In total, more than 200 predictors from around the world generated models for about 120 proteins during the CASP10 experiment.
“We’ve developed some novel methods in this process,” said computer science Professor Dong Xu, who heads the MUFOLD team. “We have a graph-based modeling system called ‘multidimensional scaling’, and then use different assessments to rank models.”
MUFOLD finished at the top of their group, and received an overall top-five ranking in template-based modeling.
Official results were released at the CASP10 conference, held in Gaeta, Italy, in December.
“For some of us, this was the first time we had participated in the CASP competition,” said Badri Adhikari of MULTICOM. “We didn’t know much about the competition before, but now we see that the competition is actually a very good platform to improve our research.”
MULTICOM has developed machine-learning techniques that allow a server to process protein data and generate structure predictions. The team then divides tasks all the way from structure prediction to quality assessment and model refinement.
“A number of researchers are doing this competition, so we can learn from other groups also, see how good our method is and our own improvement,” said Rhenzi Cao, model quality assessment specialist for MULTICOM.

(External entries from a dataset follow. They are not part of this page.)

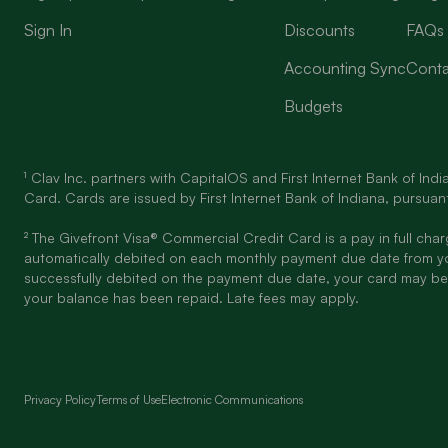
Sign In
Discounts
FAQs
Accounting Sync
Conta
Budgets
¹ Clav Inc. partners with CapitalOS and First Internet Bank of In
Card. Cards are issued by First Internet Bank of Indiana, pursuant
² The Givefront Visa® Commercial Credit Card is a pay in full cha
automatically debited on each monthly payment due date from y
successfully debited on the payment due date, your card may be
your balance has been repaid. Late fees may apply.
Privacy Policy
Terms of Use
Electronic Communications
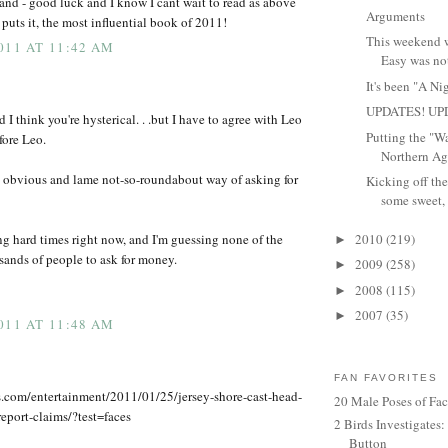
tand - good luck and I know I cant wait to read as above
Arguments
ts it, the most influential book of 2011!
This weekend wa
011 AT 11:42 AM
Easy was not
It's been "A Ni
UPDATES! UP
d I think you're hysterical. . .but I have to agree with Leo
Putting the "W
ore Leo.
Northern Agg
n obvious and lame not-so-roundabout way of asking for
Kicking off the
some sweet, 
ing hard times right now, and I'm guessing none of the
2010
(219)
►
usands of people to ask for money.
2009
(258)
►
2008
(115)
►
2007
(35)
►
011 AT 11:48 AM
FAN FAVORITES
.com/entertainment/2011/01/25/jersey-shore-cast-head-
20 Male Poses of Fa
report-claims/?test=faces
2 Birds Investigates
Button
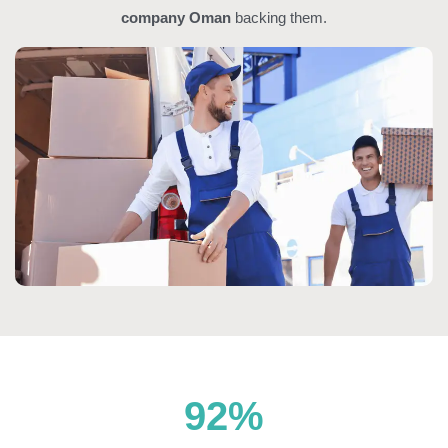
company Oman
backing them.
92
%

Cao said this year was particularly challenging because teams were only allotted 20 models to evaluate their predictions, versus about 300 in previous competitions.
“The most key thing is novelty,” said Zheng Wang, a post-doctoral student who’s participated in three consecutive CASP competitions. “I think this lab can generate novel ideas every time, can be crazy, can keep adding new stuff, keep making improvements on our previous experiments.”
Both teams are already preparing for the next CASP competition in Spring 2014, as well as considering other areas they can apply their structure prediction techniques. MULTICOM is currently exploring the possibility of predicting entire genome structures
“That’s another very, very challenging problem in bioinformatics,” said CS graduate Debswapna Bhattacharya, a MULTICOM developer. “Some on our team are already exposed to the new exploration.”